Sabancı Üniversitesi Toplumsal Cinsiyet ve Kadın Çalışmaları Mükemmeliyet Merkezi’nin (Su Gender) Dicle Koğacıoğlu Makale Ödülü Konferans ve ödül töreni Karaköy'deki Minerva Palas'ta yapıldı.
Gün boyu süren konferansta, Dicle Koğacıoğlu Makale yarışmasına makalelerini gönderen akademisyenler sunum yaptı, ardından, 2018 makale ödülünü kazanlar açıklandı.
Konferansa, çok sayıda akademisyenin yanında Koğacıoğlu’nun babası Murat Koğacıoğlu ile annesi Nevzat Süer Sezgin de katıldı.
TIKLAYIN – Dicle Koğacıoğlu Makale Ödülleri Sahiplerine Verildi
SU Gender, Sabancı Üniversitesi ile İsveç Başkonsolosluğu'nun ortak çalışmasıyla 2010'dan bu yana feminist sosyolog Dicle Koğacıoğlu anısına yüksek lisans ve doktora makale ödülleri veriyor.
"Sosyolojiyi savunma aracı olarak görüyordu"
Konferansın açılış konuşmasını Boğaziçi Üniversitesi’nden Yrd. Doç. Dr. Umut Türem yaptı.

□ □ □ □ □

_Ne isteniyor_. Metne göre konferansın açılış konuşmasını kim yaptı? Satırlar başka bir kaynaktan alınmıştır.

_Ham veri_.
□ □ □ □ □

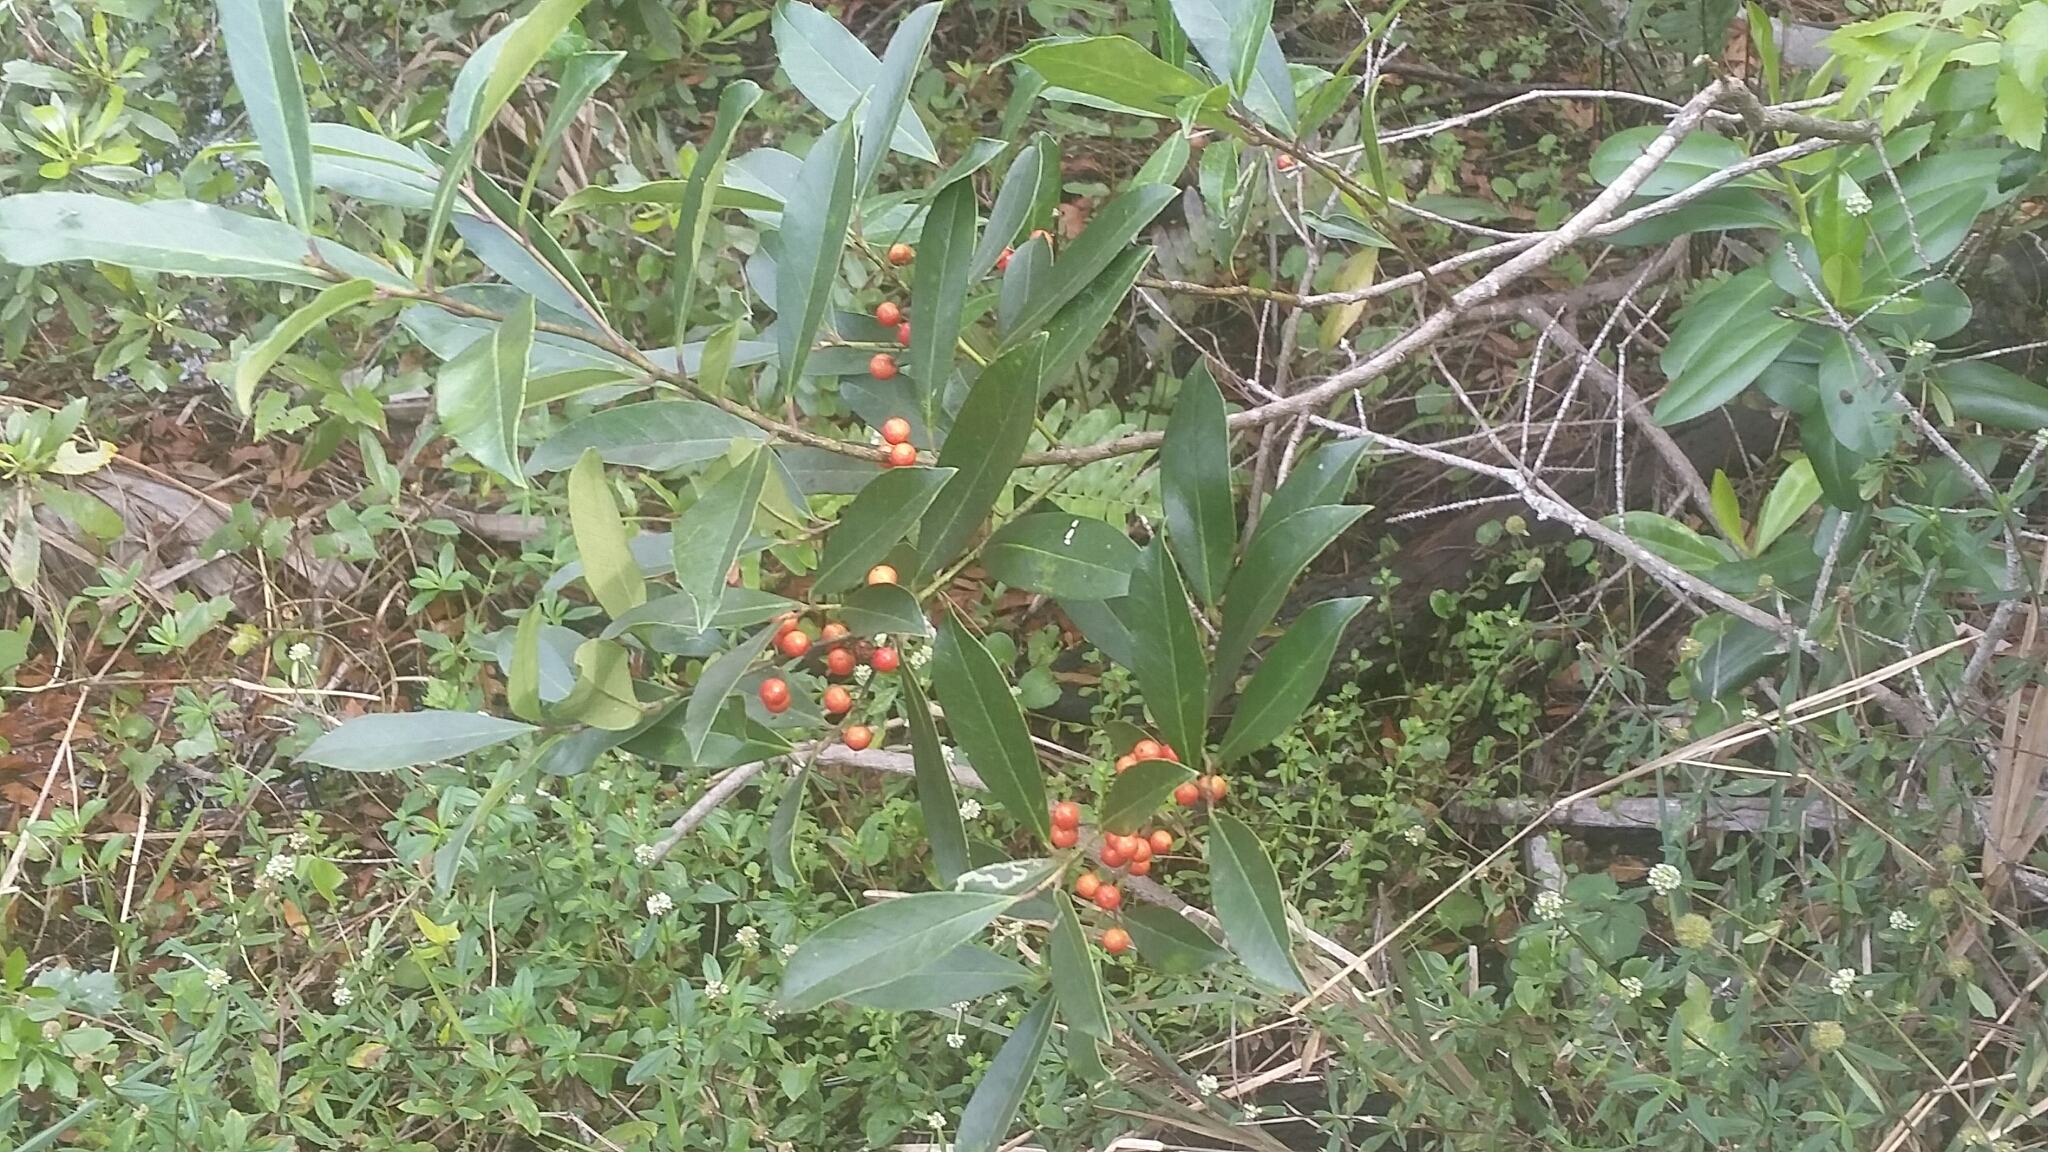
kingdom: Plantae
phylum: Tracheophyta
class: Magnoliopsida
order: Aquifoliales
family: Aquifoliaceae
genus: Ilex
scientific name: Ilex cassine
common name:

□ □ □ □ □

_Alıştırmanın çözümü_. Açılış konuşmasını Boğaziçi Üniversitesi'nden Yrd. Doç. Dr. Umut Türem yaptı.